The financial industry in the not-so-distant past drove much of the real estate development in New York City but the information technology and media industries are becoming more active players, said Adam B. Frazier, development manager at Boston Properties. On the tech front, Facebook and Google have each announced NYC expansion plans and Twitter opened its first office in the city last fall. Publishing giant Conde Naste, the anchor tenant for 1 World Trade Center accounting for 1.05 million sq ft of space in the tower, will reportedly soon sign on for an additional 133,000 sq ft, according to a New York Post story yesterday.
“The tech and media world is growing tremendously [in NYC] and will continue to do so this year,” said Frazier, one of five panelists who spoke on trends for the A/E/C industries, at the New York chapter of the Society for Marketing Professional Services Principals’ Breakfast meeting held in Midtown earlier today. Frazier noted the Cornell University/Technion-Israel Institute of Technology partnership, which won the bid to build a $2-billion-plus applied sciences campus on Roosevelt Island, as an indication of the city’s commitment to further grow its tech presence in both infrastructure and jobs.

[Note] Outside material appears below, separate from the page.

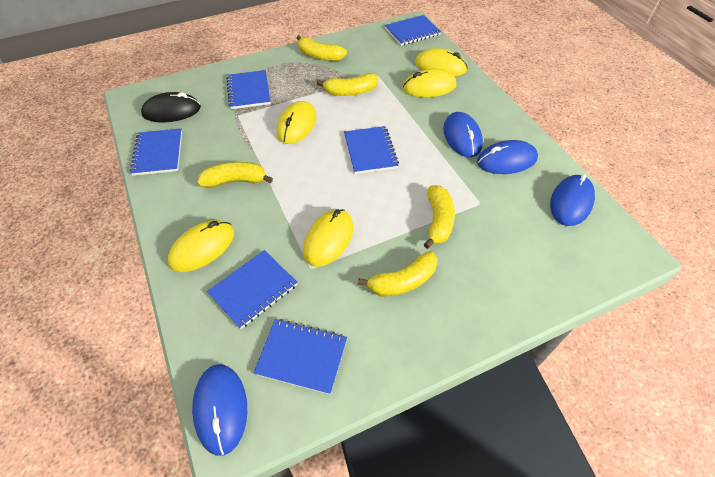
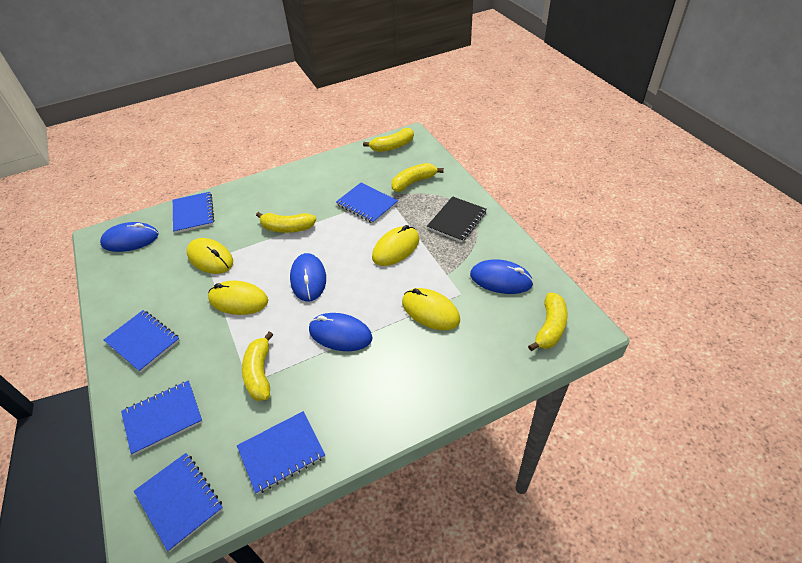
black mouse: 1 -> 0
black notebook: 0 -> 1
yellow mouse: 5 -> 4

While many economists paint a “rather bleak” 2012 picture for the city and “a lot of that is based on the European situation,” the city added 50,000 jobs in 2011, about twice as many as in the prior year, says Barbara Byrne Denham, chief economist at real estate investment services firm Eastern Consolidated. “I am optimistic,” she said, for several reasons including the tech industry’s push into New York. “It will take a few years before we see [major] job growth and it will start in the academic sector,” she added.
The architecture sector was among the first to downsize when the recession started, “but we are seeing our architectural clients beginning to hire,” said Patricia Harris, managing partner at construction law firm Zetlin & De Chiara. Education, health care and hospitality industries are also “starting to come back,” she said. “It’s important to note who is getting the jobs and what types of firms,” Harris said. Firms are trending toward specializations, such as sustainable design or energy usage, and they must be open to collaboration to get work, she said. “You must go in [to negotiations] with that mindset,” she added.
In another trend, corporate space tenants are trying to do more with less. “Of the transactions completed in the last two years, nine times out of ten the renewal or relocation took place in a smaller footprint,” said Peter Buckey, vice president of commercial real estate firm Cassidy Turley.
Mobile computing via smartphones and other hand-held devices is also proliferating throughout the industry, said Janice Tuchman, editor-in-chief of Engineering News-Record, the national sister publication of ENR New York. She noted that even at the SMPS meeting, attendees were encouraged to send the panel questions using the yorn.com site on their smartphones.
Panelists listed a slew of other major trends expected to continue this year including a drive toward sustainability and disaster resiliency in structures, as well as growth of alternative energy systems across the Northeast.